BEGIN Provided material
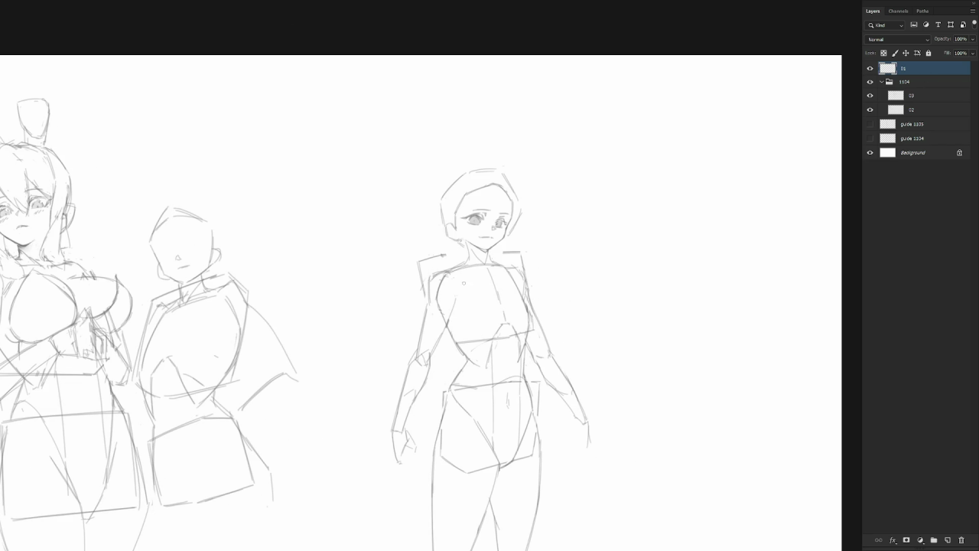
# Sketch chest and right-side strokes, then lasso and reposition the figure's arm.
pyautogui.moveTo(454, 287)
pyautogui.mouseDown()
pyautogui.moveTo(453, 304)
pyautogui.moveTo(450, 270)
pyautogui.mouseUp()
END Provided material
• **Work request**
For the word "moveTo", find all matching lines in the entries above and copy them out.

• **Solution**
pyautogui.moveTo(454, 287)
pyautogui.moveTo(453, 304)
pyautogui.moveTo(450, 270)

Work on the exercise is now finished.